- Excerpted records:
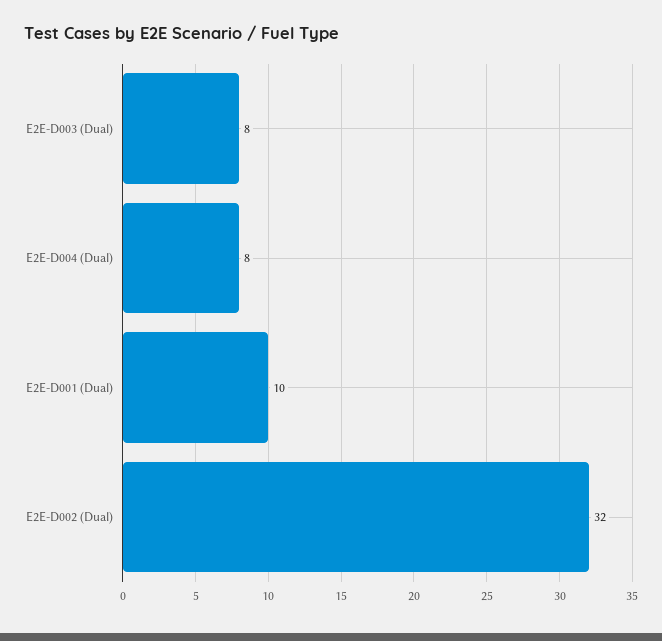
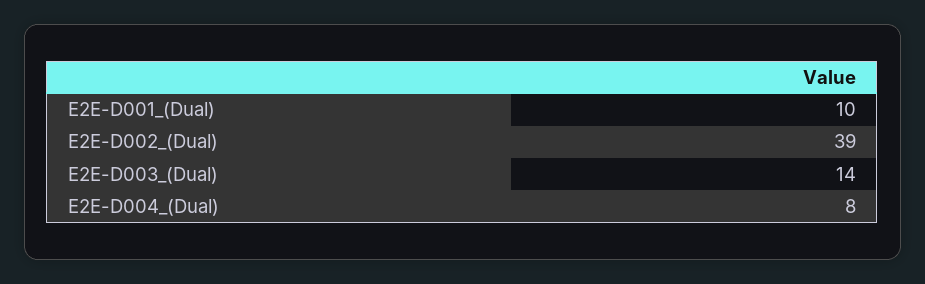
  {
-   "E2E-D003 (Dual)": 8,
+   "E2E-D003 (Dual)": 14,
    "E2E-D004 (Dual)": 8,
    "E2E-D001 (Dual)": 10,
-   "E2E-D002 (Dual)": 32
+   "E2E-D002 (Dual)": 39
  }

- Exercise requirements: Check each line of the records above, and copy those that hold the word "Dual".

- Solution to this exercise:
-   "E2E-D003 (Dual)": 8,
+   "E2E-D003 (Dual)": 14,
    "E2E-D004 (Dual)": 8,
    "E2E-D001 (Dual)": 10,
-   "E2E-D002 (Dual)": 32
+   "E2E-D002 (Dual)": 39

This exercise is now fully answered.